- EXTRAIT DU DOCUMENT:
Heureusement, à Rhodes, la plage n’est jamais très loin. Et puis il y a la fraîcheur des salles climatisées du Musée archéologique, qui retrace 2 400 ans d’histoire, sans oublier les terrasses ombragées par de grands ficus où il est délicieux de suçoter l’écume d’un café turc (euh… pardon… grec !) devant les restes d’un hammam ou d’une mosquée.
Car, dans la vieille ville de Rhodes, l’empire ottoman, qui s’est emparé d’elle en 1522 pour ne la lâcher qu’en 1912, a laissé de nombreuses traces : dans l’architecture, dans la cuisine, dans la manière qu’ont ses habitants de laisser filer les heures… Car oui, à l’instar de Jérusalem, Rhodes possède l’une des rares villes médiévales au monde qui soit encore habitée et bien vivante !
Aussi faut-il savoir se perdre dans ses ruelles pavées de têtes de chat (galets), en restant attentif aux détails qui ont émaillé sa longue histoire : une colonnade dorique, une croix de marbre enkystée dans un mur, un oculus, une grille en fer forgé, un heurtoir… De la haute Antiquité à la période ottomane, l’architecture de Rhodes conjugue à merveille le style égéen des habitations au gothique de la période franque, les galeries voûtées des vénitiens aux encorbellements de bois de l’architecture musulmane.
Rhodes nouvelle, la ville rêvée de Mussolini
En dehors de la ville médiévale et de ses remparts, Rhodes-City offre deux visages. Au sud, la ville étale ses banlieues jusqu’aux premières pinèdes qui signent la transition avec l’intérieur de l’île. C’est là que vit la grande majorité des îliens. À la pointe nord des remparts s’étend la ville « touristique », un enchevêtrement désordonné d’hôtels et de restos animés de jour comme de nuit en pleine saison. Un univers totalement dépourvu d’âme, mais toujours à un jet de pierre d’une plage de galets.
C’est néanmoins dans cette partie qu’ont œuvré les plus grands architectes romains des années 1920-1930. Leur objectif : faire de Rhodes (à l’instar de Kos), un modèle d’urbanité, en redessinant les espaces publics et en construisant de remarquables bâtiments inspirés des canons de l’Antiquité, de la Renaissance et de l’Art déco.
Il s’agissait pour l’Italie fasciste, qui avait ravi Rhodes à l’empire ottoman 10 ans avant l’arrivée au pouvoir de Mussolini en 1922, d’affirmer son « occidentalité » en gommant le côté « oriental » de la ville. Dans la vieille ville, le palais des Grands Maîtres fut réaménagé dans un style monumental par les architectes fascistes. Ainsi furent construits de nouvelles églises et des bâtiments officiels dans le but de glorifier l’idéologie mussolinienne.

- TRAVAIL DEMANDÉ: Extrayez à l'identique le passage du texte sur Rhodes qui s'ouvre sur les mots « Heureusement, à Rhodes, la » et s'achève sur « bien vivante ! ».

- DONNÉES AFFICHÉES:
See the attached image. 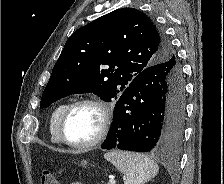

- RÉSULTAT OBTENU:
Heureusement, à Rhodes, la plage n’est jamais très loin. Et puis il y a la fraîcheur des salles climatisées du Musée archéologique, qui retrace 2 400 ans d’histoire, sans oublier les terrasses ombragées par de grands ficus où il est délicieux de suçoter l’écume d’un café turc (euh… pardon… grec !) devant les restes d’un hammam ou d’une mosquée.
Car, dans la vieille ville de Rhodes, l’empire ottoman, qui s’est emparé d’elle en 1522 pour ne la lâcher qu’en 1912, a laissé de nombreuses traces : dans l’architecture, dans la cuisine, dans la manière qu’ont ses habitants de laisser filer les heures… Car oui, à l’instar de Jérusalem, Rhodes possède l’une des rares villes médiévales au monde qui soit encore habitée et bien vivante !